Hoy en las “benditas” redes sociales se pueden leer arrepentimientos de decepcionados votantes por el actual presidente y el reclamo de otros mediante la reproducción de tuits o estados de Facebook que se han quedado ahí “colgados”, dicen los españoles, de muchos que llamaron a votar por él, principalmente de famosos como actores, cantantes, deportistas, políticos, intelectuales, opinólogos y otros muchos más.

No es fácil. Las redes sociales son crueles y más cuando se les alimenta desde el poder o desde su oposición, con trolls y bots, según se estila en estos tiempos canallas.

Pero, la realidad es terca. Aquí está, en un apretado resumen de los días recientes:

La corrupción se mantiene: las asignaciones directas de contratos del gobierno federal llegan a más el 80%; el beneficio a los empresarios “cuates” (el capitalismo de los compadres se le llama) ahí está y brota en plena emergencia sanitaria; el desempleo crece, agravado por la pandemia; ésta muestra un sistema de salud desmantelado más allá de lo que ya estaba hace año y medio, contra la promesa de un sistema de salud del país nórdico; Pemex no representa la soberanía, sino la catástrofe nacional; otras empresas privadas (la automotriz y otras) sobrevivirán gracias al neoliberal Tratado de Libre Comercio de Norteamérica, pero no las pequeñas y medianas que son (eran) las que dan (daban) empleo a las mayoría de los mexicanos: 6,700 “patrones” se dieron de baja en el IMSS en el último trimestre por no poder dar empleo y, obvio, ni pagar las cuotas por seguridad social, ni impuestos, ni Infonavit, ni Afores; no son grandes empresas nacionales ni trasnacionales.

Más: hoy el Ejército y la Marina tienen oficialmente, mediante decreto presidencial, labores de seguridad pública. ¡Vamos, ni con Felipe Calderón! el actual presidente prometió retirar al Ejército de las calles en los primeros seis meses de su gobierno.

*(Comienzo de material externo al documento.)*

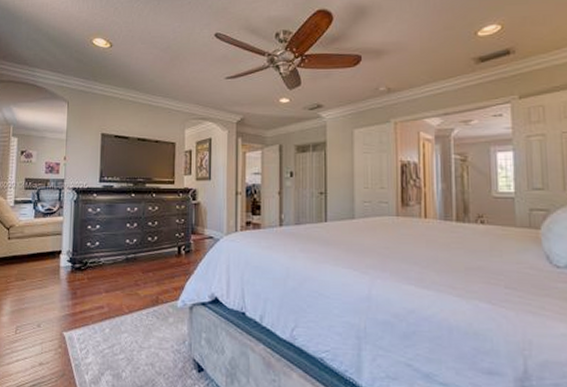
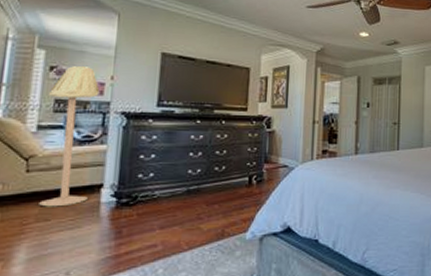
floor lamp: none [17,150,56,269] -> present [39,66,100,207]

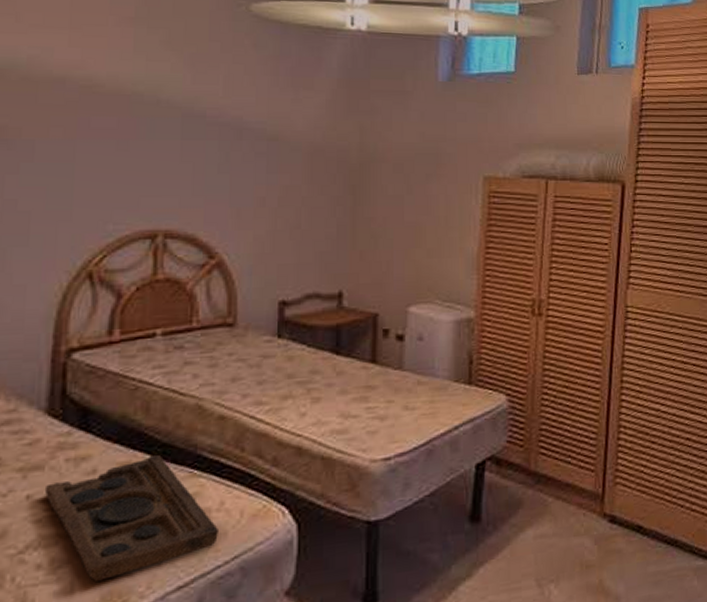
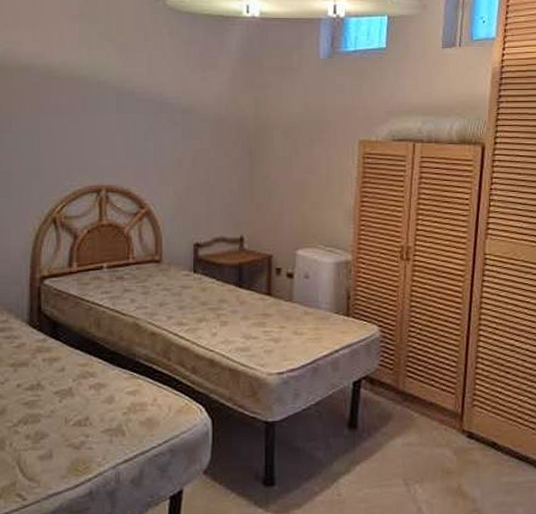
decorative tray: present [45,454,218,581] -> none [30,359,153,451]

Además, la libertad de expresión palidece ante las “réplicas” presidenciales, que ahora se han convertido en amenazas “anónimas”… y que seguirán por todos los rumbos. ¿Quién de la lista negra presidencial sigue?

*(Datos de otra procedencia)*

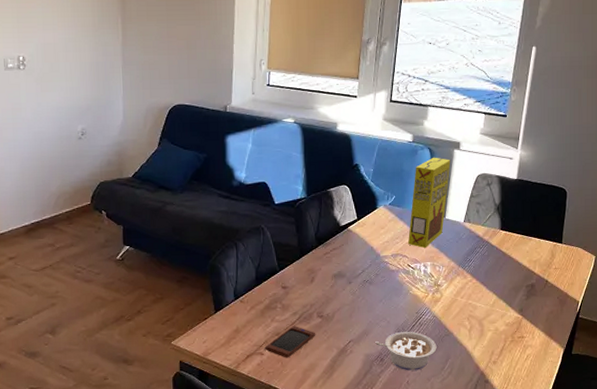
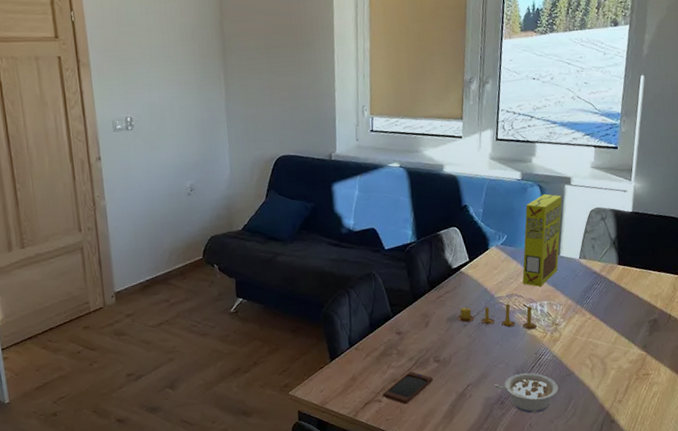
candle: none [342,262,420,290] -> present [457,302,538,330]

Y ante los “¿cómo iba a saberse?”; “no es por lo que nosotros votamos”; “es necesario, dejaron un cochinero”, se atreven a decir algunos que no recuerdan que se prometió que todo iba a cambiar luego del triunfo de julio del 2018… hace ya 22 meses.

No es tiempo de arrepentirse ni tampoco de burlarse de los arrepentidos. Es tiempo de enderezar el rumbo. Los 30 millones que por él votaron o al menos los arrepentidos tiene la obligación de exigirle al presidente de la República un gobierno que beneficie a todos los mexicanos o al menos que no los perjudique. Después será muy tarde, y le quedan cuatro años y medio de poder.